**PROBLEM**:
Make an exact copy of the entries, taking out every picture.

**EXTRACTED INFORMATION**:
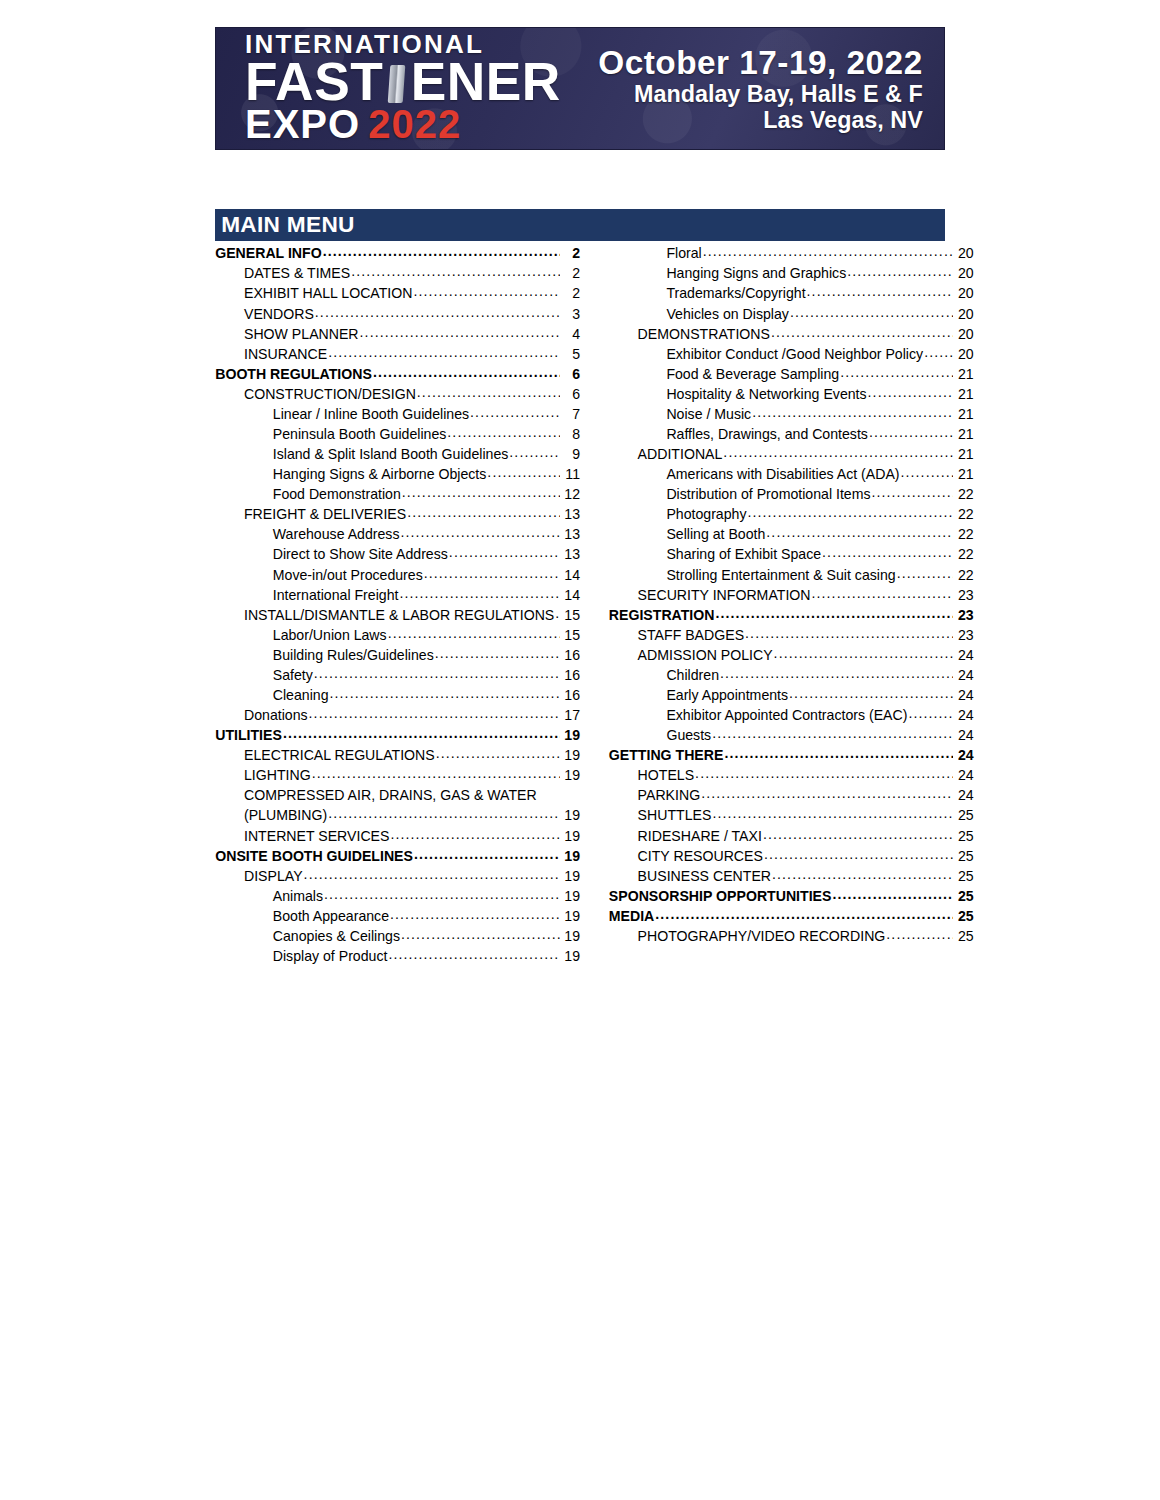INTERNATIONAL
FAST ENER
EXPO 2022
October 17-19, 2022
Mandalay Bay, Halls E & F
Las Vegas, NV
MAIN MENU
GENERAL INFO 2
DATES & TIMES 2
EXHIBIT HALL LOCATION 2
VENDORS 3
SHOW PLANNER 4
INSURANCE 5
BOOTH REGULATIONS 6
CONSTRUCTION/DESIGN 6
Linear / Inline Booth Guidelines 7
Peninsula Booth Guidelines 8
Island & Split Island Booth Guidelines 9
Hanging Signs & Airborne Objects 11
Food Demonstration 12
FREIGHT & DELIVERIES 13
Warehouse Address 13
Direct to Show Site Address 13
Move-in/out Procedures 14
International Freight 14
INSTALL/DISMANTLE & LABOR REGULATIONS 15
Labor/Union Laws 15
Building Rules/Guidelines 16
Safety 16
Cleaning 16
Donations 17
UTILITIES 19
ELECTRICAL REGULATIONS 19
LIGHTING 19
COMPRESSED AIR, DRAINS, GAS & WATER
(PLUMBING) 19
INTERNET SERVICES 19
ONSITE BOOTH GUIDELINES 19
DISPLAY 19
Animals 19
Booth Appearance 19
Canopies & Ceilings 19
Display of Product 19
Floral 20
Hanging Signs and Graphics 20
Trademarks/Copyright 20
Vehicles on Display 20
DEMONSTRATIONS 20
Exhibitor Conduct /Good Neighbor Policy 20
Food & Beverage Sampling 21
Hospitality & Networking Events 21
Noise / Music 21
Raffles, Drawings, and Contests 21
ADDITIONAL 21
Americans with Disabilities Act (ADA) 21
Distribution of Promotional Items 22
Photography 22
Selling at Booth 22
Sharing of Exhibit Space 22
Strolling Entertainment & Suit casing 22
SECURITY INFORMATION 23
REGISTRATION 23
STAFF BADGES 23
ADMISSION POLICY 24
Children 24
Early Appointments 24
Exhibitor Appointed Contractors (EAC) 24
Guests 24
GETTING THERE 24
HOTELS 24
PARKING 24
SHUTTLES 25
RIDESHARE / TAXI 25
CITY RESOURCES 25
BUSINESS CENTER 25
SPONSORSHIP OPPORTUNITIES 25
MEDIA 25
PHOTOGRAPHY/VIDEO RECORDING 25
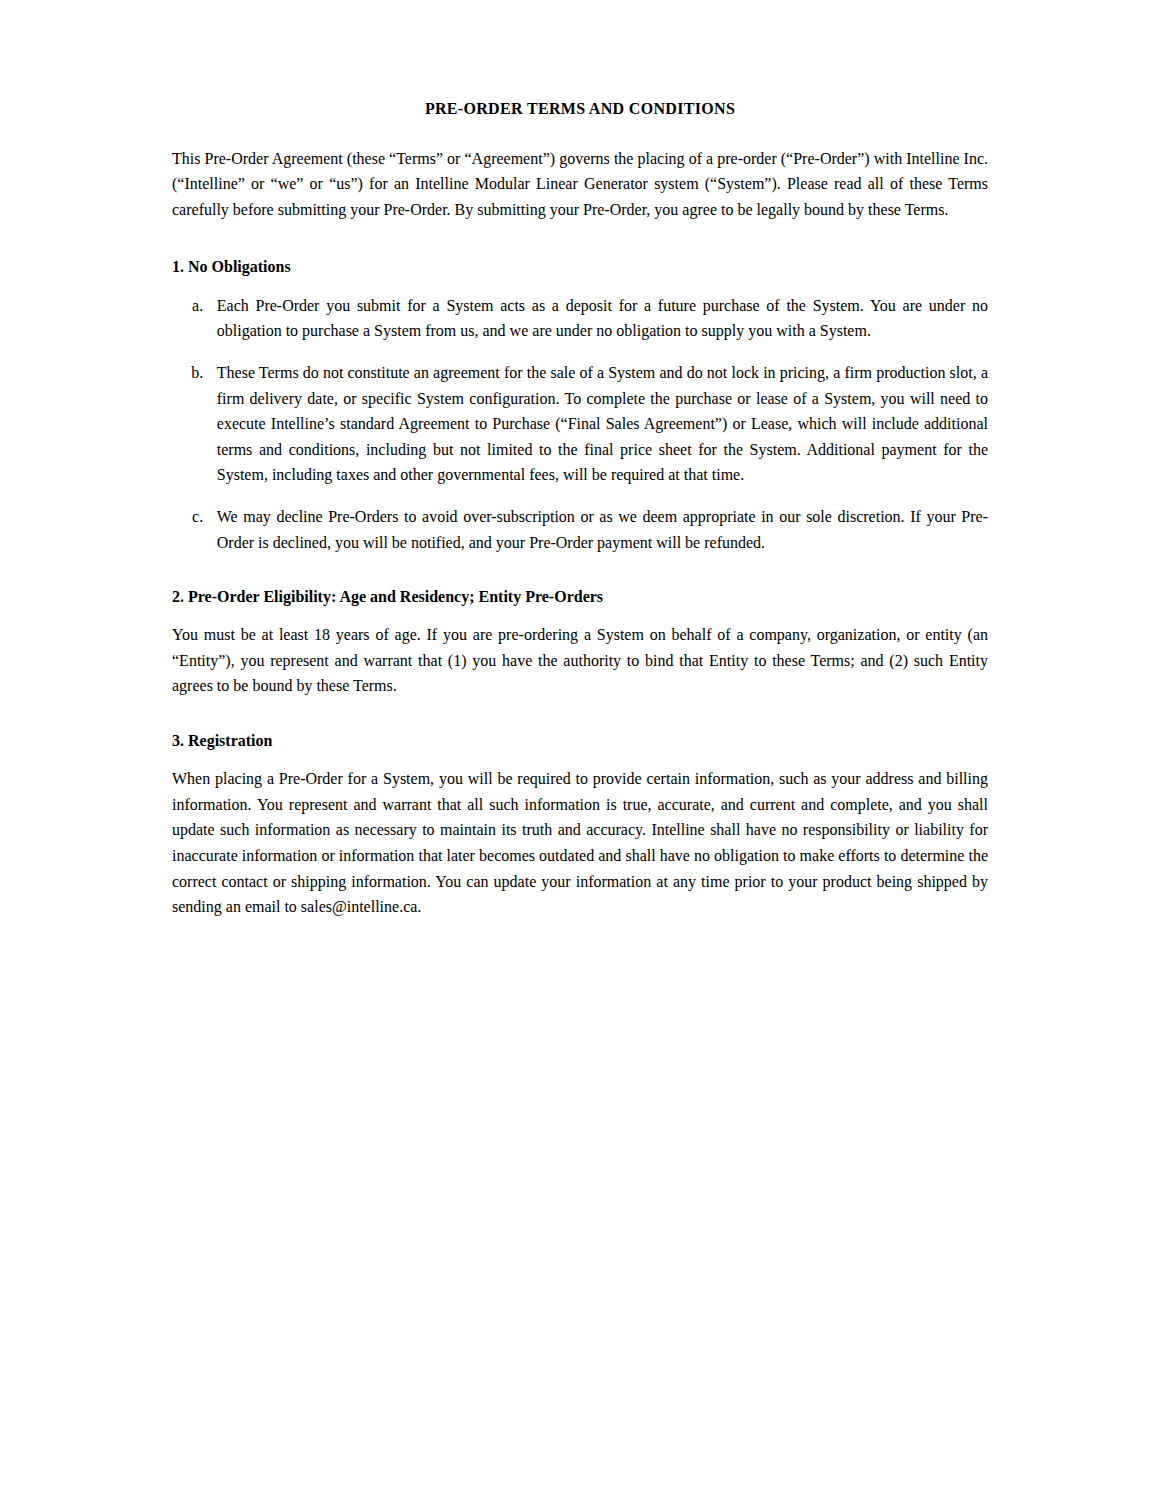Pre-Order Terms and Conditions
This Pre-Order Agreement (these “Terms” or “Agreement”) governs the placing of a pre-order (“Pre-Order”) with Intelline Inc. (“Intelline” or “we” or “us”) for an Intelline Modular Linear Generator system (“System”). Please read all of these Terms carefully before submitting your Pre-Order. By submitting your Pre-Order, you agree to be legally bound by these Terms.
1. No Obligations
Each Pre-Order you submit for a System acts as a deposit for a future purchase of the System. You are under no obligation to purchase a System from us, and we are under no obligation to supply you with a System.
These Terms do not constitute an agreement for the sale of a System and do not lock in pricing, a firm production slot, a firm delivery date, or specific System configuration. To complete the purchase or lease of a System, you will need to execute Intelline’s standard Agreement to Purchase (“Final Sales Agreement”) or Lease, which will include additional terms and conditions, including but not limited to the final price sheet for the System. Additional payment for the System, including taxes and other governmental fees, will be required at that time.
We may decline Pre-Orders to avoid over-subscription or as we deem appropriate in our sole discretion. If your Pre-Order is declined, you will be notified, and your Pre-Order payment will be refunded.
2. Pre-Order Eligibility: Age and Residency; Entity Pre-Orders
You must be at least 18 years of age. If you are pre-ordering a System on behalf of a company, organization, or entity (an “Entity”), you represent and warrant that (1) you have the authority to bind that Entity to these Terms; and (2) such Entity agrees to be bound by these Terms.
3. Registration
When placing a Pre-Order for a System, you will be required to provide certain information, such as your address and billing information. You represent and warrant that all such information is true, accurate, and current and complete, and you shall update such information as necessary to maintain its truth and accuracy. Intelline shall have no responsibility or liability for inaccurate information or information that later becomes outdated and shall have no obligation to make efforts to determine the correct contact or shipping information. You can update your information at any time prior to your product being shipped by sending an email to sales@intelline.ca.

**TASK ANSWER**:
INTERNATIONAL
FAST ENER
EXPO 2022
October 17-19, 2022
Mandalay Bay, Halls E & F
Las Vegas, NV
MAIN MENU
GENERAL INFO 2
DATES & TIMES 2
EXHIBIT HALL LOCATION 2
VENDORS 3
SHOW PLANNER 4
INSURANCE 5
BOOTH REGULATIONS 6
CONSTRUCTION/DESIGN 6
Linear / Inline Booth Guidelines 7
Peninsula Booth Guidelines 8
Island & Split Island Booth Guidelines 9
Hanging Signs & Airborne Objects 11
Food Demonstration 12
FREIGHT & DELIVERIES 13
Warehouse Address 13
Direct to Show Site Address 13
Move-in/out Procedures 14
International Freight 14
INSTALL/DISMANTLE & LABOR REGULATIONS 15
Labor/Union Laws 15
Building Rules/Guidelines 16
Safety 16
Cleaning 16
Donations 17
UTILITIES 19
ELECTRICAL REGULATIONS 19
LIGHTING 19
COMPRESSED AIR, DRAINS, GAS & WATER
(PLUMBING) 19
INTERNET SERVICES 19
ONSITE BOOTH GUIDELINES 19
DISPLAY 19
Animals 19
Booth Appearance 19
Canopies & Ceilings 19
Display of Product 19
Floral 20
Hanging Signs and Graphics 20
Trademarks/Copyright 20
Vehicles on Display 20
DEMONSTRATIONS 20
Exhibitor Conduct /Good Neighbor Policy 20
Food & Beverage Sampling 21
Hospitality & Networking Events 21
Noise / Music 21
Raffles, Drawings, and Contests 21
ADDITIONAL 21
Americans with Disabilities Act (ADA) 21
Distribution of Promotional Items 22
Photography 22
Selling at Booth 22
Sharing of Exhibit Space 22
Strolling Entertainment & Suit casing 22
SECURITY INFORMATION 23
REGISTRATION 23
STAFF BADGES 23
ADMISSION POLICY 24
Children 24
Early Appointments 24
Exhibitor Appointed Contractors (EAC) 24
Guests 24
GETTING THERE 24
HOTELS 24
PARKING 24
SHUTTLES 25
RIDESHARE / TAXI 25
CITY RESOURCES 25
BUSINESS CENTER 25
SPONSORSHIP OPPORTUNITIES 25
MEDIA 25
PHOTOGRAPHY/VIDEO RECORDING 25
Pre-Order Terms and Conditions
This Pre-Order Agreement (these “Terms” or “Agreement”) governs the placing of a pre-order (“Pre-Order”) with Intelline Inc. (“Intelline” or “we” or “us”) for an Intelline Modular Linear Generator system (“System”). Please read all of these Terms carefully before submitting your Pre-Order. By submitting your Pre-Order, you agree to be legally bound by these Terms.
1. No Obligations
Each Pre-Order you submit for a System acts as a deposit for a future purchase of the System. You are under no obligation to purchase a System from us, and we are under no obligation to supply you with a System.
These Terms do not constitute an agreement for the sale of a System and do not lock in pricing, a firm production slot, a firm delivery date, or specific System configuration. To complete the purchase or lease of a System, you will need to execute Intelline’s standard Agreement to Purchase (“Final Sales Agreement”) or Lease, which will include additional terms and conditions, including but not limited to the final price sheet for the System. Additional payment for the System, including taxes and other governmental fees, will be required at that time.
We may decline Pre-Orders to avoid over-subscription or as we deem appropriate in our sole discretion. If your Pre-Order is declined, you will be notified, and your Pre-Order payment will be refunded.
2. Pre-Order Eligibility: Age and Residency; Entity Pre-Orders
You must be at least 18 years of age. If you are pre-ordering a System on behalf of a company, organization, or entity (an “Entity”), you represent and warrant that (1) you have the authority to bind that Entity to these Terms; and (2) such Entity agrees to be bound by these Terms.
3. Registration
When placing a Pre-Order for a System, you will be required to provide certain information, such as your address and billing information. You represent and warrant that all such information is true, accurate, and current and complete, and you shall update such information as necessary to maintain its truth and accuracy. Intelline shall have no responsibility or liability for inaccurate information or information that later becomes outdated and shall have no obligation to make efforts to determine the correct contact or shipping information. You can update your information at any time prior to your product being shipped by sending an email to sales@intelline.ca.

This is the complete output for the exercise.